▼▼▼

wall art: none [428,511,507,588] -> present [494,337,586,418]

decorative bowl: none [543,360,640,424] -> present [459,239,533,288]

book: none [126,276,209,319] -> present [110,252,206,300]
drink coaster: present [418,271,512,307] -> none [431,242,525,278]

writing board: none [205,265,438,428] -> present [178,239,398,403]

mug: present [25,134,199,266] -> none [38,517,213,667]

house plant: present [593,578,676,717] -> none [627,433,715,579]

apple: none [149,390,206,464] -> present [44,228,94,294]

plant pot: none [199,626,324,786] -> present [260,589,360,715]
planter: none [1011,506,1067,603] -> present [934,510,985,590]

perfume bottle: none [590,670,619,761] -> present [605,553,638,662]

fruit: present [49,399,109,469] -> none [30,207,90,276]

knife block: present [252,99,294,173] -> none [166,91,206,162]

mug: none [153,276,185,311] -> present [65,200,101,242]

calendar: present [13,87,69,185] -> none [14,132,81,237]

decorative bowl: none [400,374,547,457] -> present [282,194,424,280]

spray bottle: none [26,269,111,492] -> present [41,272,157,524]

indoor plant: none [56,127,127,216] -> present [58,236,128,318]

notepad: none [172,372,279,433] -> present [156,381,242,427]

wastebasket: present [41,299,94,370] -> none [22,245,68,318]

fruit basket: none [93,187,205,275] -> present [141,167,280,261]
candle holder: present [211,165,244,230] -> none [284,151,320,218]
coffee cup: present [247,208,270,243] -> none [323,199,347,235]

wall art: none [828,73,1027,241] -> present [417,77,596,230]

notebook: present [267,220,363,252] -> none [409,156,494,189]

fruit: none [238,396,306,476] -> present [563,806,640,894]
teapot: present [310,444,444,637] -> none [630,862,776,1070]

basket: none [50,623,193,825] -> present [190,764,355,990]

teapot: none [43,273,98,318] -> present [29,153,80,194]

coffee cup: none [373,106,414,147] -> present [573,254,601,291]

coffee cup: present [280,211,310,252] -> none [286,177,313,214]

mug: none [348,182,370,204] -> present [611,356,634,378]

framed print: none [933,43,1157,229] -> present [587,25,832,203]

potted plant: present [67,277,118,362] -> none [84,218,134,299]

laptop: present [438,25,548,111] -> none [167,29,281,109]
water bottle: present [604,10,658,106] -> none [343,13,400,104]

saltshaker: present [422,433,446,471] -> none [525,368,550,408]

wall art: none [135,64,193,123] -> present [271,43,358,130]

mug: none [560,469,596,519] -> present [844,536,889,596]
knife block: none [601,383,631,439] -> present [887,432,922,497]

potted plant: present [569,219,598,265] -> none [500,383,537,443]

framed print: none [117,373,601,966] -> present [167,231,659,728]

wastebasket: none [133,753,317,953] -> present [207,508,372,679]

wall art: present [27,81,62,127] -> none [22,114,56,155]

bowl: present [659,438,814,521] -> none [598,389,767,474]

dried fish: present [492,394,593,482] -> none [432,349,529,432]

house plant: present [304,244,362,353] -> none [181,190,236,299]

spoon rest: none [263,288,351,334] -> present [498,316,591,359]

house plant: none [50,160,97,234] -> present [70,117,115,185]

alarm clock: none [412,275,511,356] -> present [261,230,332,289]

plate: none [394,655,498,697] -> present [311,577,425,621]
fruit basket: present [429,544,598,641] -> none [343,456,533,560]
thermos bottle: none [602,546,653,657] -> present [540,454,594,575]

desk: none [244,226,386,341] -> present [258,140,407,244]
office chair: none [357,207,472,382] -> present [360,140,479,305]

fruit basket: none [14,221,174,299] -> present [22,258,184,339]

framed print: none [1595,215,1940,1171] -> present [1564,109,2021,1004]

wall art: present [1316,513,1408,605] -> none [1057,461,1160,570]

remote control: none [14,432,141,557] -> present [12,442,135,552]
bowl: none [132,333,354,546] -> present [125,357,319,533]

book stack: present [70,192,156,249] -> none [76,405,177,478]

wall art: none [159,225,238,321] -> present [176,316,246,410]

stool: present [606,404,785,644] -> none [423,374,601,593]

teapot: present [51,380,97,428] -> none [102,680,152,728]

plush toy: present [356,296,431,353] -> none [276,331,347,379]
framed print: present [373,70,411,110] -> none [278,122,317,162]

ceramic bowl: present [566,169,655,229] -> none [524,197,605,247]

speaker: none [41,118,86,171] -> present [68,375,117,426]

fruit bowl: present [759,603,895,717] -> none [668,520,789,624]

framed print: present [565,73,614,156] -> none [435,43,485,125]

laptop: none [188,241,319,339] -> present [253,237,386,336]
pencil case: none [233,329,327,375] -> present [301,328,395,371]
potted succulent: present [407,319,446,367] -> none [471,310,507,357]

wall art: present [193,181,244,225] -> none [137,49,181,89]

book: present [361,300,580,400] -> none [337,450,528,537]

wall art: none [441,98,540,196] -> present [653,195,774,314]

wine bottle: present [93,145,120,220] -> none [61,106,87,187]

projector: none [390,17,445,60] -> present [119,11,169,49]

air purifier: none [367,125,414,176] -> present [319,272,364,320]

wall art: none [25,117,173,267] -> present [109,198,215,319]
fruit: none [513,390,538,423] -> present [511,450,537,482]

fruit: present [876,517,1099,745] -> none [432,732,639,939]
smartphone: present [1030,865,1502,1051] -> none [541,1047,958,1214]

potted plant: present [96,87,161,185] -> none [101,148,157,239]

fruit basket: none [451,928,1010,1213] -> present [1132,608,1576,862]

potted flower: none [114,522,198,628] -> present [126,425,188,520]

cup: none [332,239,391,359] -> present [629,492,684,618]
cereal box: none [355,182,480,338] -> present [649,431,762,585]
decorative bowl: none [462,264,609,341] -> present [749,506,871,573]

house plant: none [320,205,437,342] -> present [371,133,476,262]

▲▲▲

▶ [Task prompt] Verbatim output is expected for the lines from the start of the data to the line in which "indoor plant: none" appears, both included.

▶ [Answer to the problem]
wall art: none [428,511,507,588] -> present [494,337,586,418]

decorative bowl: none [543,360,640,424] -> present [459,239,533,288]

book: none [126,276,209,319] -> present [110,252,206,300]
drink coaster: present [418,271,512,307] -> none [431,242,525,278]

writing board: none [205,265,438,428] -> present [178,239,398,403]

mug: present [25,134,199,266] -> none [38,517,213,667]

house plant: present [593,578,676,717] -> none [627,433,715,579]

apple: none [149,390,206,464] -> present [44,228,94,294]

plant pot: none [199,626,324,786] -> present [260,589,360,715]
planter: none [1011,506,1067,603] -> present [934,510,985,590]

perfume bottle: none [590,670,619,761] -> present [605,553,638,662]

fruit: present [49,399,109,469] -> none [30,207,90,276]

knife block: present [252,99,294,173] -> none [166,91,206,162]

mug: none [153,276,185,311] -> present [65,200,101,242]

calendar: present [13,87,69,185] -> none [14,132,81,237]

decorative bowl: none [400,374,547,457] -> present [282,194,424,280]

spray bottle: none [26,269,111,492] -> present [41,272,157,524]

indoor plant: none [56,127,127,216] -> present [58,236,128,318]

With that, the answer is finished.